Tandis que Leng Shuangcheng parlait, elle fronça les sourcils, sa main gauche se repliant discrètement en anneau derrière son dos, ses longs doigts traçant un pli profond sur le papier. Elle pensa à Wu Sanshou, aux décombres dévastateurs au fond du gouffre, et une épine froide lui transperça le cœur, comme une épine aux aiguilles acérées, sa haine se propageant jusqu'à ses yeux.
Au fond de cette fosse jonchée d'ossements blanchis, les vertèbres cervicales du nourrisson étaient nettement détachées de sa colonne vertébrale. Quand l'enfant souffrait, où étaient ses parents
? Ont-ils assisté à cette tragédie, le cœur brisé, jusqu'à leur dernier souffle
?
Elle éprouvait une haine profonde envers elle-même, mais elle ne pouvait que supporter cela pour le moment.
« Je n'ai jamais autant haï quelqu'un… » Leng Shuangcheng ne put cacher ses pensées et murmura de façon incohérente.
En entendant cela, Qiu Yeyi leva la tête, les yeux sombres crispés sur son cœur : « Je suis désolée de vous avoir dérangée, Leng Shuangcheng. » Leng Shuangcheng baissa les paupières et resta silencieuse, ses longs cils recourbés tremblant légèrement, son visage exprimant un ressentiment contenu.
La voyant ainsi, Qiu Yeyijian la prit dans ses bras et la souleva doucement
: «
Tu as dû te retenir longtemps, là-haut sur le mont Baishi, n’est-ce pas
? Vu ton impulsivité habituelle, tu te serais certainement précipitée à l’intérieur en découvrant la moindre activité de la secte tantrique. Heureusement que tu n’as pas été aussi impulsive, sinon je me serais encore inquiété.
»
Leng Shuangcheng sourit, un peu gênée : « Je suis restée là, les poings serrés, pendant plus d'une heure avant de réaliser que le vent me faisait mal aux joues. » Qiu Yeyi l'embrassa sur la joue, la regarda dans les yeux et dit : « Dis-moi, as-tu une autre idée ? J'ai vraiment peur que tu ne fasses quelque chose de dangereux dans mon dos. »

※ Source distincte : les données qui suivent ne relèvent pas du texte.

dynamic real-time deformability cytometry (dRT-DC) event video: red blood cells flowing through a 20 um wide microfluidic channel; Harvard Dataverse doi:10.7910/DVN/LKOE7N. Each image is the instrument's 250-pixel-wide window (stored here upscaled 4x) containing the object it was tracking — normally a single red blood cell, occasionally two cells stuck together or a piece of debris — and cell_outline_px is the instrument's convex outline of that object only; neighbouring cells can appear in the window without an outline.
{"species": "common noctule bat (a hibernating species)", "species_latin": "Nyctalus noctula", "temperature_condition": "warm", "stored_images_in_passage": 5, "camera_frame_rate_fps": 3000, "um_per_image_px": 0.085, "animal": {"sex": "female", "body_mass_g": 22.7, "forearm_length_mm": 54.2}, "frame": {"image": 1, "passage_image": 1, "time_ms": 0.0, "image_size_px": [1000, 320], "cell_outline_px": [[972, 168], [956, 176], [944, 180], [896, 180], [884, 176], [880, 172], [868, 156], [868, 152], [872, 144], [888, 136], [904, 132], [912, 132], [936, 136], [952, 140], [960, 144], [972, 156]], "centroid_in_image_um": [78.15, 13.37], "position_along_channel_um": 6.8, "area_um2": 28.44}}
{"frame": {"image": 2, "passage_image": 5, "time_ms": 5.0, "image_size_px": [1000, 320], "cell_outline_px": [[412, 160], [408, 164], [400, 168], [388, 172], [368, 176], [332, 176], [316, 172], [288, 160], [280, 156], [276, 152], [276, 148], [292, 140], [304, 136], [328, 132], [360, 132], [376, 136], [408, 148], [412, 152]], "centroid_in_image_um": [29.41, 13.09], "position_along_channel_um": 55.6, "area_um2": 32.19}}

Ses yeux, profonds et clairs, laissaient transparaître une émotion intense à travers ses pupilles d'obsidienne. Leng Shuangcheng, le cœur battant la chamade, la gorge sèche et rauque, fixa son visage froid et blanc comme neige et ses yeux noirs comme l'encre. Avant d'être submergée par son regard, elle détourna les yeux et garda le silence.
Hormis la nuit où ils avaient planifié leur fuite, Qiu Ye n'avait jamais vu Leng Shuangcheng aussi timide. Un petit rire espiègle lui échappa et il oublia ses inquiétudes précédentes. Soulagée, Leng Shuangcheng murmura en enlaçant son cou : « Qiu Ye… »
Qiu Yeyi fredonna en signe d'approbation, écoutant attentivement les battements de cœur de la personne devant lui, puis tourna la tête et embrassa ses cheveux noirs. Leng Shuangcheng hésita longuement, puis resserra ses bras, pressant son oreille contre son lobe délicat. Elle regarda et vit que c'était la même oreille qui l'avait mordue auparavant. Une douce chaleur l'envahit et elle balbutia : « Qiu Ye… J'ai vraiment… pensé à toi. »
26. Compromis (Partie 2)
Les joues de Leng Shuangcheng étaient rouges, ses cils tremblaient légèrement et ses lèvres fines étaient humides du doux parfum enivrant du tabac. Elle serra ses manches blanches contre elle et enlaça étroitement le cou de Qiu Yeyi. Son visage, aux teintes rosées, tremblait légèrement, et elle était vraiment trop timide pour parler.